start PASSAGE

Baker spoke with Father and his mother at their home in Fort Worth and noted that

the home contained no items needed to care for a baby. Father and his mother told

Baker that Mother did not live there.

1 This appeal erroneously identified the child as H.G. when the appeal was docketed. That error has been corrected. Regardless, we use pseudonyms to identify the children, and we identify family members by their relationship to the children. See Tex. Fam. Code Ann. § 109.002(d); Tex. R. App. P. 9.8(b)(2).

2 The Department attempted to have the Parents drug tested to avoid removing

Holly, but neither Mother nor Father complied with the Department’s request. The

Department also attempted to place Holly with family members, but the family

members identified for possible placement either declined or did not respond to the

Department’s request. Thus, Holly was placed in foster care.

The Department then filed a petition on November 14, 2022, for Holly’s

protection and for termination of the Parents’ rights. The trial court held an adversary

hearing, which the Parents attended, on December 14, 2022, and issued temporary

orders requiring the Parents to submit to “court-ordered” psychological evaluations; to

attend counseling; to comply with the Department’s family service plan; to submit to

“court-ordered” drug- and alcohol-dependency assessments; and to submit specimens,

“as directed by the Department and at times to be determined by the Department, for

analysis by a drug[-]testing laboratory.” The trial court separately ordered Father to

“attend, participate in[,] and successfully complete parenting classes . . . .” The trial

court also ordered the Parents to submit to drug testing within two days. The Parents

failed to take this test.

end PASSAGE
start EXTRACTED MATERIAL

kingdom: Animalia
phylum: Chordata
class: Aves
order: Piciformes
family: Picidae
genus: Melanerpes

end EXTRACTED MATERIAL

* _TASK INSTRUCTIONS_
Write the next part of the court passage about Holly's case, starting after its final sentence. The rows play no part in what follows.

* _EXERCISE ANSWER_
Seven days later, the Department filed family service plans for the Parents. Each

plan addressed the temporary orders’ requirements and included a “Court Ordered”

notation for each requirement. All of the requirements on Mother’s plan indicated

“Court Ordered: No.” Only the parenting-skills requirement on Father’s plan indicated

“Court Ordered: Yes”; the rest indicated “Court Ordered: No.”

3 The trial court held a status hearing, which neither Parent attended, on January 5,

2023, and issued a status-hearing order reflecting a finding that neither Parent had

reviewed or signed their respective family service plan. The order also approved of and

incorporated the Department’s family service plans, ordered each Parent to pay child

support, established supervised visitation, and notified the Parents that the supervision

level could be reduced only if they “cooperate[d] with the Department and engaged in

[their] ‘Family Plan of Service.’” The trial court also ordered the Parents to submit to

drug testing “before 4:00 p.m.” on the day the order was issued. The Parents failed to

take this test.

Four months later, on May 4, 2023, the trial court held an initial permanency

hearing, which only Father attended. The trial court found that neither Parent had

“demonstrated adequate and appropriate compliance with the service plan,” that the

Parents presented “a continuing danger to [Holly’s] physical health and safety,” and that

returning Holly to either Parent was “contrary to [her] welfare.” The trial court

continued supervised visitation and again notified the Parents that the supervision level

could be reduced only if they complied with their family service plans. The trial court

reincorporated the Department’s family service plans into its permanency-hearing order

and ordered the Parents to submit to drug testing “immediately following court” on the

day the order was issued. They did not comply. Later, at trial, Father testified that he

did not take the test because he “had other things to do.”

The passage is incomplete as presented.